As I’ve thought more about the issues of comedy and tragedy, it has become clear that Christianity not only brings “deep comedy,” but also produces a deepening of tragic sensibility. In one sense, Christianity is utterly opposed to tragedy and its outlook: the religious world of much tragedy with its fickle gods or its irrevocable fate, is diametrically opposed to Christian faith; tragedy’s claim that death reigns is a contradiction of the gospel; Christianity tells the story of history as a divine comedy not a human tragedy; and so on.
But in an important sense, precisely because Christianity brings boundless hope into the world, it also intensifies the sense of loss for those who do not achieve that hope (this is a point David Hart makes). If everyone’s life necessarily and in the nature of things moves toward death, if the world is designed for tragic outcomes, or if history is a perpetual slide toward oblivion, then tragedy is not a surprise or even particularly poignant.
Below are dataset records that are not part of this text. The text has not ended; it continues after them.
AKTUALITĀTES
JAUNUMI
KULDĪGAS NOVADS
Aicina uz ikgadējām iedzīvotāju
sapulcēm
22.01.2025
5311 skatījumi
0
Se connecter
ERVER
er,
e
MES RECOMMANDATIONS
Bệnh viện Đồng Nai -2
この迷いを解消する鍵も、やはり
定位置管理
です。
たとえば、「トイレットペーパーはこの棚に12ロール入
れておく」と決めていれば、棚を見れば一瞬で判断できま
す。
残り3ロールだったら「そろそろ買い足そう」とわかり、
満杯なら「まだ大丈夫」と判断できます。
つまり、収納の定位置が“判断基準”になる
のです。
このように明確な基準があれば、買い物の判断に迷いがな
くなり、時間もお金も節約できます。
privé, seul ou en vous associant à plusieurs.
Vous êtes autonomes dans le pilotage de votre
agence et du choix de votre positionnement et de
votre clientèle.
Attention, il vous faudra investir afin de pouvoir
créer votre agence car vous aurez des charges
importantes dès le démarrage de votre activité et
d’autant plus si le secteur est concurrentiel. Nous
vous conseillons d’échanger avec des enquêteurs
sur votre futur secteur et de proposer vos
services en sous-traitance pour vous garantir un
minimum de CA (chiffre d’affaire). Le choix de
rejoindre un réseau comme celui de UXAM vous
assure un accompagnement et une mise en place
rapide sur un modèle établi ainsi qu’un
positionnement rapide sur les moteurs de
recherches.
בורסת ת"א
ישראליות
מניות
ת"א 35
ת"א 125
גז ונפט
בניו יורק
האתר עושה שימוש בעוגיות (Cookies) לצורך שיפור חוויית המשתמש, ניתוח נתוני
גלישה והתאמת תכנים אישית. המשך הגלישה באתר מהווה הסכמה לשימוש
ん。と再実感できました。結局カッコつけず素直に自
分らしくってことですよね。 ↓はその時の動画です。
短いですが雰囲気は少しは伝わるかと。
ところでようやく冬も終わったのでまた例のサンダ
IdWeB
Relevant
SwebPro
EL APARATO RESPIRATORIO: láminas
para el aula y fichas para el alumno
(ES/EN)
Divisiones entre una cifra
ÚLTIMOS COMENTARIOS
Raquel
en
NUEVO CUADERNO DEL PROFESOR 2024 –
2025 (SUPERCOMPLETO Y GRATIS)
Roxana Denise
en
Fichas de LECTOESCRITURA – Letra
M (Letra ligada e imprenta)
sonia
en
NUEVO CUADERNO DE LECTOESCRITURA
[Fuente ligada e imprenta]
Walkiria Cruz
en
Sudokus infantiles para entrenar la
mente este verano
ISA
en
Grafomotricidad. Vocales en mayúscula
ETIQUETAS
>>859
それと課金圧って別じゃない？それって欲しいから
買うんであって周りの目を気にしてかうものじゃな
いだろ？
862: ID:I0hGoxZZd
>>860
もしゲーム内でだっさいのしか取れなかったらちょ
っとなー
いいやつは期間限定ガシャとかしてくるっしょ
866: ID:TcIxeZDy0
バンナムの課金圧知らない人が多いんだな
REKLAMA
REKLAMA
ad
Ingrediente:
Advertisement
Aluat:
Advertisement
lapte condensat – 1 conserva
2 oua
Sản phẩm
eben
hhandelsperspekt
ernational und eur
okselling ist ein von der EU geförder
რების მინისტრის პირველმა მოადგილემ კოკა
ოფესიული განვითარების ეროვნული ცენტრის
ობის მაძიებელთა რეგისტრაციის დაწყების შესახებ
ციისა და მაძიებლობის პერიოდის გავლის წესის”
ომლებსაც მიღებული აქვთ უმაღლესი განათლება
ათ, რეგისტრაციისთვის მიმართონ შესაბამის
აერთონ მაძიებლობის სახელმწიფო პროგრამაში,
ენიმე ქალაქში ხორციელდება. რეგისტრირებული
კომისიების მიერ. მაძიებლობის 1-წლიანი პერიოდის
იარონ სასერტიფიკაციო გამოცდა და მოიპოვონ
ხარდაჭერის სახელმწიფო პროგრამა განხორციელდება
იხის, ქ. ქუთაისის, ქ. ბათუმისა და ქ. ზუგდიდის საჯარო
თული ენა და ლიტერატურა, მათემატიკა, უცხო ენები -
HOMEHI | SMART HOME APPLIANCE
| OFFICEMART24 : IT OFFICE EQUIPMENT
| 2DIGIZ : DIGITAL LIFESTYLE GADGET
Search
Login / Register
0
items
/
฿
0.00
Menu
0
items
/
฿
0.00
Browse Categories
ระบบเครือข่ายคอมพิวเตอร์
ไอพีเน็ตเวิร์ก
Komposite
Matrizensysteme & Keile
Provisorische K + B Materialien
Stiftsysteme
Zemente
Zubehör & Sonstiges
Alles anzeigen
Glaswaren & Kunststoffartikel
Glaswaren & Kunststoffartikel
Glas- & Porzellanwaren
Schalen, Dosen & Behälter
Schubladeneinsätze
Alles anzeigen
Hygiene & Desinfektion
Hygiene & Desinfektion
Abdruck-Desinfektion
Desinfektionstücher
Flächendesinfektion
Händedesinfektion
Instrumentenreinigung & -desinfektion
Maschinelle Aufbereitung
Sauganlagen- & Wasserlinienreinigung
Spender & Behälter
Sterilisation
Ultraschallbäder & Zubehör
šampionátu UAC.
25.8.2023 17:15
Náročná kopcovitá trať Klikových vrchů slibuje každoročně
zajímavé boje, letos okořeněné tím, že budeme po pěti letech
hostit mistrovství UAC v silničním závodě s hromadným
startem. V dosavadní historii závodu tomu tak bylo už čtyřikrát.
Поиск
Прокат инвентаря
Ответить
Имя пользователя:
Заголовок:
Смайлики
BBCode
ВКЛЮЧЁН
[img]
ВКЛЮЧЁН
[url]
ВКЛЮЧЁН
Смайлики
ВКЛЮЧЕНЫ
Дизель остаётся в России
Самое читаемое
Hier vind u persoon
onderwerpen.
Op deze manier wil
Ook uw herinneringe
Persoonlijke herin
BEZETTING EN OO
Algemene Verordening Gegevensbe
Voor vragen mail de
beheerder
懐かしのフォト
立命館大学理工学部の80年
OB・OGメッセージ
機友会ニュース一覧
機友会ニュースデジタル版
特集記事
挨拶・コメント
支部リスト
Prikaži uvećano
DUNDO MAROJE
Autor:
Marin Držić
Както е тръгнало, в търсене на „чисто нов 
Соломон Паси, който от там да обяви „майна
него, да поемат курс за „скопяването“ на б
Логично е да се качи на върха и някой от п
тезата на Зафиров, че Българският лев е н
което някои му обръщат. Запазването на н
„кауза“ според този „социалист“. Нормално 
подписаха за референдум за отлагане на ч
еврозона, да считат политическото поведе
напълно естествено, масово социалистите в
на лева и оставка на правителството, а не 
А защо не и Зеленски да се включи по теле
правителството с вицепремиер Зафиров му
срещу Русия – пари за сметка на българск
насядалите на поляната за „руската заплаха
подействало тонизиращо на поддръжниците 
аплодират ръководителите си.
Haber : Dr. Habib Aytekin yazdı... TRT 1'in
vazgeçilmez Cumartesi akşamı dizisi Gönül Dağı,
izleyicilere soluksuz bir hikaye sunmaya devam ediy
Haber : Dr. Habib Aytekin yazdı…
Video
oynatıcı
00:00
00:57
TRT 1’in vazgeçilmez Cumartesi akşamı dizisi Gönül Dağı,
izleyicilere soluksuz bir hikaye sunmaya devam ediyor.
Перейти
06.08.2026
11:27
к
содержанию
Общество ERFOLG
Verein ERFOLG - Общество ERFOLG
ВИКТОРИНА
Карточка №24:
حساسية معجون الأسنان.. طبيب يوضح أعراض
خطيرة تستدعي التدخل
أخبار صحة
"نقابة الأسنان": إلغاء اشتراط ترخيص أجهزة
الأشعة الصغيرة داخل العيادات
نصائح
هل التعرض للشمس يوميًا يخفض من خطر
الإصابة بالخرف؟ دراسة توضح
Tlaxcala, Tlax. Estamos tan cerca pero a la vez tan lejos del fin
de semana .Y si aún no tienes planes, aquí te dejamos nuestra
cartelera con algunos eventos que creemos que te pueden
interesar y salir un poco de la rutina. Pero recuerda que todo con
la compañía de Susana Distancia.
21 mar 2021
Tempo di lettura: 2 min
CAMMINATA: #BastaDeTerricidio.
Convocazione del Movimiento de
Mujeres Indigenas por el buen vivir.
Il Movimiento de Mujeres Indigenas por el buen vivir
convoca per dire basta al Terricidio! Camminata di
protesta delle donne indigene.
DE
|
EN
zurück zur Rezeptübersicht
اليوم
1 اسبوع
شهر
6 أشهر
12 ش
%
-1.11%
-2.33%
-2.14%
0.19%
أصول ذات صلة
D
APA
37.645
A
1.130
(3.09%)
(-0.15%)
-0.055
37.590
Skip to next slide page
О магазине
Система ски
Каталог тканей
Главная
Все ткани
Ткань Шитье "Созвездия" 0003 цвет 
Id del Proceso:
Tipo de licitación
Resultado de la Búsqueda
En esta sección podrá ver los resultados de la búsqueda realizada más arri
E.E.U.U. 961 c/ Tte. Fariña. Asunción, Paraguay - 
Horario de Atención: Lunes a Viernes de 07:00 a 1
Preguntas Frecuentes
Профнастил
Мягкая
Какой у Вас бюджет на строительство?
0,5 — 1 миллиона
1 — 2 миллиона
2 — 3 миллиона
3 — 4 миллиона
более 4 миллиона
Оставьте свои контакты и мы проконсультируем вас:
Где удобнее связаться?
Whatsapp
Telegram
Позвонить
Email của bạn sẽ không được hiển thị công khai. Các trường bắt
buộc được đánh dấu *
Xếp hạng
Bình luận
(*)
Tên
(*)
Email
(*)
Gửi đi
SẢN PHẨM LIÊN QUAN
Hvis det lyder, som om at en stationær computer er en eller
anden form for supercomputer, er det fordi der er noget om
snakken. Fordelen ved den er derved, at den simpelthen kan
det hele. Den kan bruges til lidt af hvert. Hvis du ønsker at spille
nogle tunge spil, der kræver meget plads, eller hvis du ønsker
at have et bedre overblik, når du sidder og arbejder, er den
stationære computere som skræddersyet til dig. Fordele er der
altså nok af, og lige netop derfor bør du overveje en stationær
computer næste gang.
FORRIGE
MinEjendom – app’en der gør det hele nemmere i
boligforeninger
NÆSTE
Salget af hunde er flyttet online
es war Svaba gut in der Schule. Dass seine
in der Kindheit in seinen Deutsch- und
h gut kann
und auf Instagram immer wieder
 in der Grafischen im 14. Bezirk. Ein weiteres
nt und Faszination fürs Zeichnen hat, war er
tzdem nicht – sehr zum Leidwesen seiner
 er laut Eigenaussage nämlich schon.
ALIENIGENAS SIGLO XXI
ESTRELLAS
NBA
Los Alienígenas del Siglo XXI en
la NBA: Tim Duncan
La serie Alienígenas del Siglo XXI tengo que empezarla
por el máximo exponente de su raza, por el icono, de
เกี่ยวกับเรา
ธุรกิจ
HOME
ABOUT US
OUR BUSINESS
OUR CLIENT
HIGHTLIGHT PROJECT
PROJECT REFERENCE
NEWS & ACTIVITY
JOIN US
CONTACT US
It’s just the way things are; get used to it.
In a world where resurrection has already begun, and where resurrection power is already operative, disastrous outcomes are no longer just in the nature of things, and this means disaster comes as an avoidable surprise. Lear’s demise, as Hart points out, is sad beyond Oedipus’s precisely because we have had a glimpse of the real possibility of resurrection.
For people who know no light, darkness is not seen as darkness; it’s just the medium in which vision works (or doesn’t). Once the light has come, darkness is shown to be utterly dark.